A unanimous decision handed down by the Supreme Court Wednesday quickly became the focus of Judge Neil Gorsuch’s confirmation hearings, as the new decision — Endrew F. v. Douglas County School District — undercut reasoning in an opinion written by Gorsuch in an appeals court decision in 2008.
The cases concerned the rights of disabled children under the 2004 law, Individuals with Disabilities Education Act (IDEA).
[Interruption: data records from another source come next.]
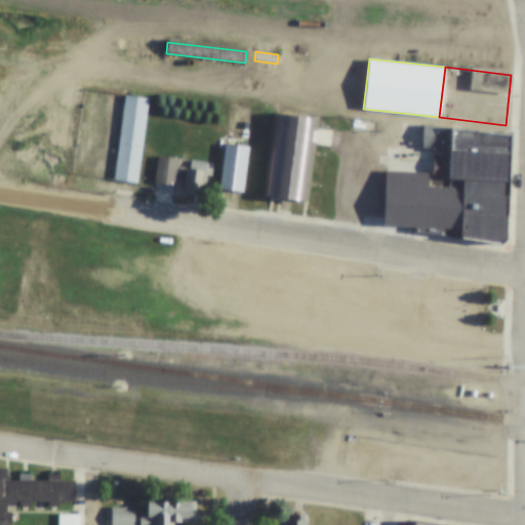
[(125,95),(148,98),(137,184),(114,180),(125,95)]
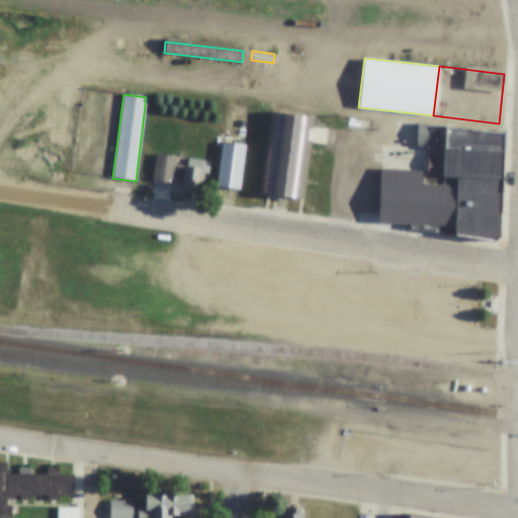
[(269,110),(313,115),(304,195),(260,191),(269,110)]
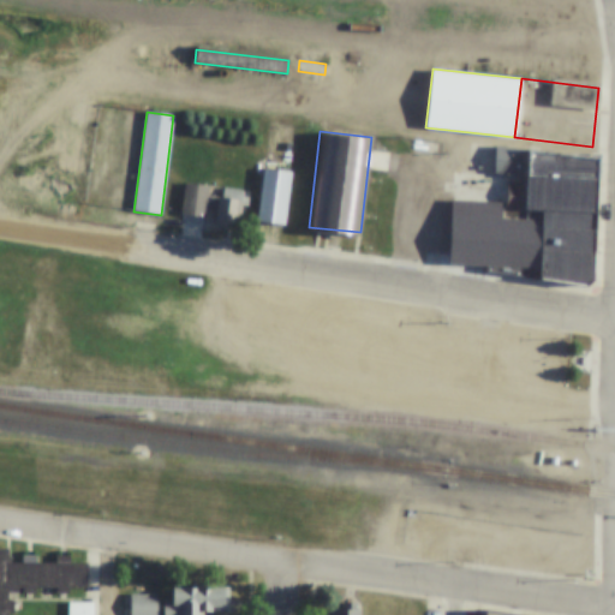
[(496,145),(526,149),(524,175),(493,172),(496,145)]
In 2008, Gorsuch and two other judges on a 10th Circuit appeals court panel ruled that under the IDEA, an education agency need only provide the educational benefits for the child in question that are “merely … more than de minimis” – a finding Gorsuch defended Wednesday by pointing to a 1996 precedent in the 10th Circuit.
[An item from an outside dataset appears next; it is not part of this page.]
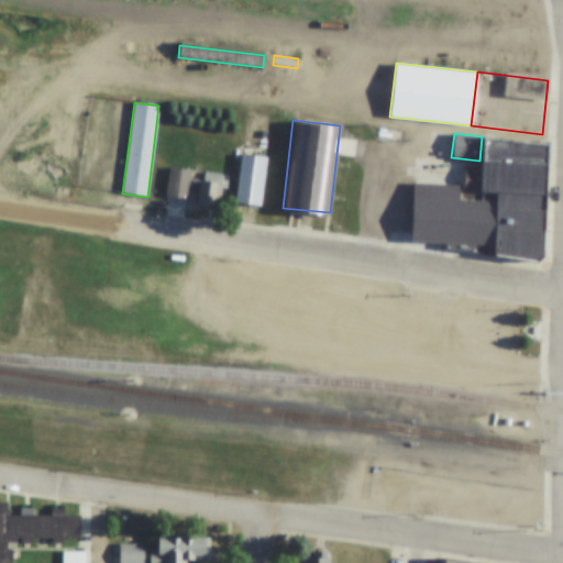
[(543,162),(483,162),(483,135),(543,142),(543,162)]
But on Wednesday, the Supreme Court said in an opinion written by Chief Justice John Roberts that the standard under the IDEA, is “markedly more demanding than the ‘merely more than de minimis’ test applied by the Tenth Circuit.”
The new opinion was first brought up by Sen. Dick Durbin (D-IL), less than two hours after it was handed down. Gorsuch said he only had seen the opinion briefly on his way to the bathroom in the five-minute break preceding Durbin’s question period.
“The fact of the matter is I was bound by circuit precedent, and so was the panel of my court, and had been bound for about 10 years by the standard in Urban v. Jefferson County,” Gorsuch said, referring to the 1996 precedent-setting decision.
Durbin continued pressing Grouch, focusing on his 2008 opinion’s inclusion of the word “merely,” which was not in the 1996 precedent. Gorsuch responded that his opinion was unanimous and that one of judges on the panel was a Democratic-appointee.
Sen. John Cornyn (R-TX), who came next in the questioning, rushed to Gorsuch’s defense by reminding the judge that his 2008 decision was appealed to the Supreme Court and the Supreme Court opted not to take up the case.
“If somebody is going to try to characterize your entire judicial career based on the decisions in these handful of cases, when the Supreme Court of the United States has found no fault with them, and has basically deferred to the judgment of the Tenth Circuit and your decision, it strikes me as this is kind of an indictment of the whole federal judicial system,” Cornyn said.